Spark Node
Load data from Apache Spark into Visual Notebooks.
Prerequisites
Follow the steps below to add credentials for Spark using Databricks.
- Sign into Databricks
- Hover over left-hand navigation menu, select the Datascience and Engineering workspace, then select Compute

- Select a running cluster
- Scroll to the bottom of the cluster configuration, expand Advanced Options, and click the JDBC/ODBC tab

- Copy the values for Server Hostname, Port, and HTTP Path into a notepad

- Click your username in the top right-hand corner and select User Settings

- Select the Access Tokens tab and click Generate new Token

- Copy the token into your notepad
- In Visual Notebooks, drag a Spark node onto the canvas
- Select the gear icon beside the Credential field

- Select the plus sign in the upper right corner

- Paste the contents for Server Hostname:Port into the ServiceEnpoint input, HTTPath, and your token as the Password

Configuration
| Field | Description |
|---|---|
| Name Optional | A user-specified node name displayed in the canvas |
| Credential Required | The information needed to access Spark data Select a saved credential from the dropdown menu. Select the gear icon to add a new credential or delete existing credentials. |
| Schema Required | The name of the desired Spark schema Select the schema from the auto-populated dropdown menu. |
| Select Table or Define Query Required | The data to upload Select the table you want to upload from the auto-populated dropdown menu or enter a SQL query that returns the desired data. |
| Filter by Value Optional | Configure filters to be applied to data Use the dropdown fields to filter results. Filter options include is null, is not null, is equal, is not equal, begins with, ends with, in between, is less than, is less than or equal to, is greater than, and is greater than or equal to. Filters can be applied on any column datatype. Add additional filters to create "And" conditional logic treatment. |
| Select column to partition with Optional | Column to use when partitioning the data Enter the name of a column in the table to use when partitioning the data. If a column is specified, Visual Notebooks partitions the file using the given column and creates multiple "parts" to speed up performance. |
| Number of partitions Default: 100 | Number of partitions to make when uploading the file Enter an integer. The data will be partitioned into this specified number of parts. |
Node Inputs/Outputs
| Input | None |
|---|---|
| Output | Visual Notebooks returns a table, called a dataframe, that contains all uploaded data. Columns are labeled and include a symbol that specifies the data type of that column. |

Figure 1: Example dataframe output
Examples
First, upload data from Spark with the default settings.
- Select the Spark schema and table that contains the desired data.
- Select Run to create a dataframe in Visual Notebooks.

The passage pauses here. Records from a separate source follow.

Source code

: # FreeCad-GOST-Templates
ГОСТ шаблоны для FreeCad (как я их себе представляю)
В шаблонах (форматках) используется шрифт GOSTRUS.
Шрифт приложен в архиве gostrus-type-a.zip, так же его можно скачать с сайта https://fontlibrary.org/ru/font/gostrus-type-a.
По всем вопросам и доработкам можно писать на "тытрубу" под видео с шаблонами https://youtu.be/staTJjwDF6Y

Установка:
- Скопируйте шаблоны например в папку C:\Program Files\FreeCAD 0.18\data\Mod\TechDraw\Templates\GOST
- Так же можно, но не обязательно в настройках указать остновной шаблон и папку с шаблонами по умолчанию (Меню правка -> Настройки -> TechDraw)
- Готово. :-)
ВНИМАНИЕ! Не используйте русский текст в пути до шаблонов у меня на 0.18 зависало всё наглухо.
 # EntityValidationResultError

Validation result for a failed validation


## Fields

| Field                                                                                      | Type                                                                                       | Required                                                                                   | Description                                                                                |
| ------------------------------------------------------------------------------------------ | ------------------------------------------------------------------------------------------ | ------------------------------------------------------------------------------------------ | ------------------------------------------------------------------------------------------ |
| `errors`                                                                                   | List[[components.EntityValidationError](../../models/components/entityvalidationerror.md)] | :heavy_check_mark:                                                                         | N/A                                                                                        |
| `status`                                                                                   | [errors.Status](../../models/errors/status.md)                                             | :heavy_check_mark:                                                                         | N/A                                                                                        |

Figure 2: Example dataframe created from a Spark table
Now add a filter to limit the amount of data returned.
- Select a column to filter by.
- Select a condition and define a value.
Figure 3 shows data from the "iris" table that has an "Id" value less than or equal to 10.

Figure 3: Example dataframe filtered by value
Upload a subset of the data using a SQL query.
- Select a Spark schema.
- Write a query that returns the desired data.
- Select Run to create a dataframe in Visual Notebooks.
Figure 4 shows a SQL query that returns the "Id" and "Species" columns for the first ten rows of the "iris" table.

Figure 4: Example dataframe created from a SQL query